Porträt von Sven Malinowski, Geschäftsführer sole uno

Sven Malinowski

Geschäftsführer sole uno

Wärme und Wasser sollen nicht verloren gehen, sondern mehrfach genutzt werden.

Eigenstrom aus Photovoltaik

Ein weiterer Schritt ist die eigene Stromproduktion: Gemeinsam mit IWB und Planeco hat das sole uno eine neue Photovoltaikanlage installiert, die rund zehn Prozent des Strombedarfs deckt. «Dank des professionellen Projektmanagements – vom Angebot bis zur Realisierung – konnten wir unsere erneuerbaren Energien unkompliziert erweitern. Damit sinkt der Anteil an extern bezogenem Strom, und der Betrieb wird ein Stück nachhaltiger», sagt Sven Malinowski. Auch unterstützt das sole uno als öffentlicher Betrieb die Elektromobilität: Im Parkhaus stehen Ladestationen für Personenwagen zur Verfügung.

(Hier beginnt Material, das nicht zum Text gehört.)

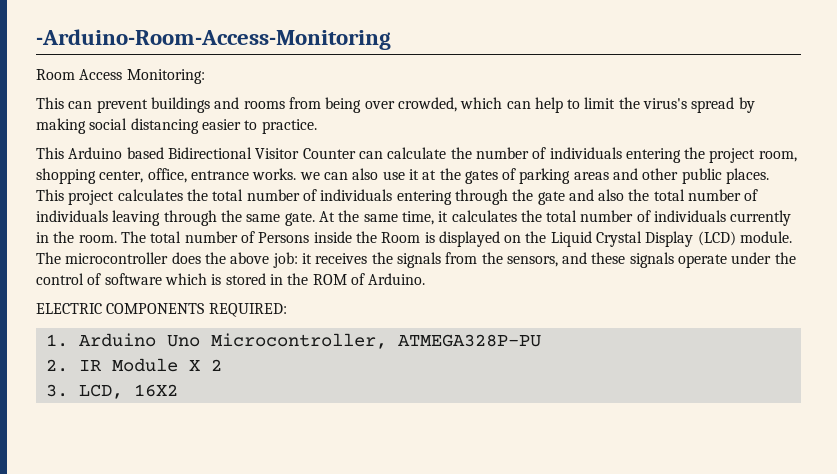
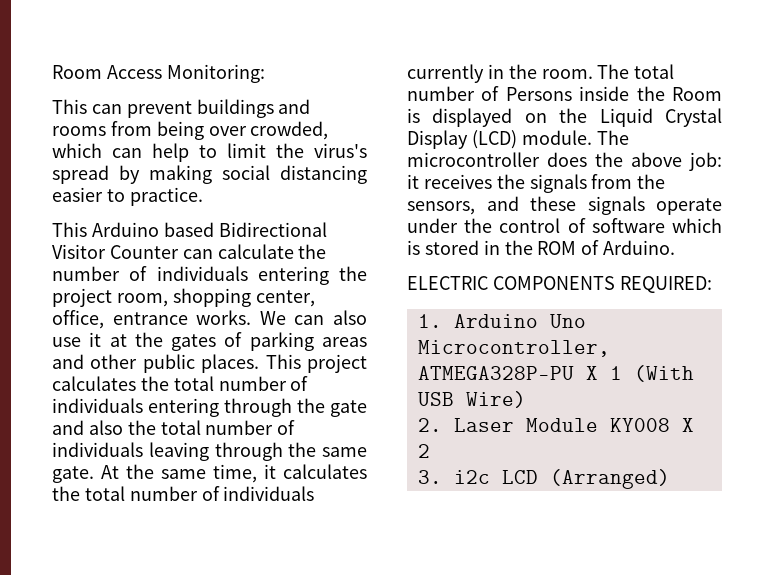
[36,29,391,50] -Arduino-Room-Access-Monitoring // -> (52, 72) none
[299,172,320,180] we -> [259,311,286,325] We
[45,358,178,372] // 2. IR Module -> [585,365,694,382] [417,391,526,408] [417,418,670,432] X 1 (With USB Wire) // 2. Laser Module KY008
[78,384,178,399] LCD, 16X2 -> [453,469,670,489] i2c LCD (Arranged)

Die Verantwortung tragen alle

Doch Nachhaltigkeit endet nicht bei der Technik. Auch das Verhalten der Besuchenden spielt eine Rolle. Bis Ende Dezember 2025 bot das sole uno einen Gratis-Handtuchservice an. Doch der Kundenservice hatte auch eine Kehrseite: «Der durchschnittliche Verbrauch von rund vier Tüchern pro Gast führte zu einem sehr hohen Wäscheaufkommen, das beträchtliche Ressourcen beansprucht», erklärt Malinowski.

Heute werden die Gäste gebeten, ihre eigenen Tücher mitzubringen. Mit der Umstellung wird sich der Verbrauch der Textilien deutlich, um mindestens 50 Prozent, reduzieren. Das sind rund eine Million Bade- und Saunatücher weniger pro Jahr. «Wir als öffentlicher Betrieb sind uns der Verantwortung bewusst, deshalb hinterfragen wir unsere Abläufe regelmässig», sagt der Geschäftsführer. Denn nachhaltiges Handeln passiert auf verschiedenen Ebenen. «Wir sind überzeugt: Wenn Kundschaft und Betrieb zusammenspannen, ist Wellnessen auch in Zukunft eine Auszeit mit möglichst leichtem Fussabdruck.»